____ LISTED ENTRIES
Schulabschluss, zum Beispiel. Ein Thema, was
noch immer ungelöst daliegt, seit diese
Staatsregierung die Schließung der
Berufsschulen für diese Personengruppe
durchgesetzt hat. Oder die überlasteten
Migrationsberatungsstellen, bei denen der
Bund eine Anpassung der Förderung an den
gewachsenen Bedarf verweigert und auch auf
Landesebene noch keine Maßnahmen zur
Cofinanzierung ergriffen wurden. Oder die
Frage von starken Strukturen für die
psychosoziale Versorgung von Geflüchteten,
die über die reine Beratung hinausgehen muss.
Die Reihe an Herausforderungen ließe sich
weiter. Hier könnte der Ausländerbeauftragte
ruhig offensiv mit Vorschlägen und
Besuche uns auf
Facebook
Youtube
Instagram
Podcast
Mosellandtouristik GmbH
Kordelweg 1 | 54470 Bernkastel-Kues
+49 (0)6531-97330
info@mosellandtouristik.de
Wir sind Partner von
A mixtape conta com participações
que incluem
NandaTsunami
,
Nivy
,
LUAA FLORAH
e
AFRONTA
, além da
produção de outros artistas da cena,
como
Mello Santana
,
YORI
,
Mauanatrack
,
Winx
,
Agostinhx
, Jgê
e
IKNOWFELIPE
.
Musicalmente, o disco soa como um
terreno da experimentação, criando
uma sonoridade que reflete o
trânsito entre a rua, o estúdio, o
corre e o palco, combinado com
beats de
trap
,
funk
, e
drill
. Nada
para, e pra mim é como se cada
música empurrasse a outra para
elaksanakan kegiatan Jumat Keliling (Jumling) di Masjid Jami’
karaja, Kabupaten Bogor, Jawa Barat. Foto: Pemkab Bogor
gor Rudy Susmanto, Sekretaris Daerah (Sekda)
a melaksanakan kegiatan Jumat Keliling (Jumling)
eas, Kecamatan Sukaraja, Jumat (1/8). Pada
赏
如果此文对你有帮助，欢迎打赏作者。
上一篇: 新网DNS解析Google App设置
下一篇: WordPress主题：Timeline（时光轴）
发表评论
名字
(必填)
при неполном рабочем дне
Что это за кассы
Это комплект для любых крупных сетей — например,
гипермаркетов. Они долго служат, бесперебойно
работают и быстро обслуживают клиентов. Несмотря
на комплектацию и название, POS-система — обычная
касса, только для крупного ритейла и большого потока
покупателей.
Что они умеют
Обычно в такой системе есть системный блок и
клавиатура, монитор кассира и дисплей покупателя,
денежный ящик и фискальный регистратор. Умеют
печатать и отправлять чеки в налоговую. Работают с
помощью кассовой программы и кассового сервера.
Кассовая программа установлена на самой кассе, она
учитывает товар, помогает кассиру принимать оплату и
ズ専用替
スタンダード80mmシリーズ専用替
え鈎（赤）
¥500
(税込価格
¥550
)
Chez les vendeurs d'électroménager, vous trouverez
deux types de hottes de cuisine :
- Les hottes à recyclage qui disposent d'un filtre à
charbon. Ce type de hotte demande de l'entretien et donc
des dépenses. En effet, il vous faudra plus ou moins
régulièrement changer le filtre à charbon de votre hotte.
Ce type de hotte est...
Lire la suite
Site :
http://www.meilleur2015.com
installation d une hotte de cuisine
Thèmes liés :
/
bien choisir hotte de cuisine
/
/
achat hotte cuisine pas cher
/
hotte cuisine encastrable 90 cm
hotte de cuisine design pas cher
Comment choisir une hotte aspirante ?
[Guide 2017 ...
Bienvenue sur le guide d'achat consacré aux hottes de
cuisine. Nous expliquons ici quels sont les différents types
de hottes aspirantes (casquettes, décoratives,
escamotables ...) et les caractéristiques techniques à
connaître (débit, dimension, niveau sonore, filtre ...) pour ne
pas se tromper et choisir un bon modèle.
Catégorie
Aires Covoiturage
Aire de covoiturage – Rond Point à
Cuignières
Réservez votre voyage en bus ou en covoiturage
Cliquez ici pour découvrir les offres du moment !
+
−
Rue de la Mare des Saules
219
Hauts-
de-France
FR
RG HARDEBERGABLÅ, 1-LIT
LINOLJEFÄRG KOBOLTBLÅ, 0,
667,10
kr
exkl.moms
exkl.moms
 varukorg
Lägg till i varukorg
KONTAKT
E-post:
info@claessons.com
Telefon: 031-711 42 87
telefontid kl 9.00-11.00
________
▶ _EXERCISE REQUIREMENTS_
Please output exactly the lines between the one holding "Mello Santana" and the one holding "работают и быстро" in the records above, inclusive, and nothing more.

▶ _THE COMPLETED TASK_
Mello Santana
,
YORI
,
Mauanatrack
,
Winx
,
Agostinhx
, Jgê
e
IKNOWFELIPE
.
Musicalmente, o disco soa como um
terreno da experimentação, criando
uma sonoridade que reflete o
trânsito entre a rua, o estúdio, o
corre e o palco, combinado com
beats de
trap
,
funk
, e
drill
. Nada
para, e pra mim é como se cada
música empurrasse a outra para
elaksanakan kegiatan Jumat Keliling (Jumling) di Masjid Jami’
karaja, Kabupaten Bogor, Jawa Barat. Foto: Pemkab Bogor
gor Rudy Susmanto, Sekretaris Daerah (Sekda)
a melaksanakan kegiatan Jumat Keliling (Jumling)
eas, Kecamatan Sukaraja, Jumat (1/8). Pada
赏
如果此文对你有帮助，欢迎打赏作者。
上一篇: 新网DNS解析Google App设置
下一篇: WordPress主题：Timeline（时光轴）
发表评论
名字
(必填)
при неполном рабочем дне
Что это за кассы
Это комплект для любых крупных сетей — например,
гипермаркетов. Они долго служат, бесперебойно
работают и быстро обслуживают клиентов. Несмотря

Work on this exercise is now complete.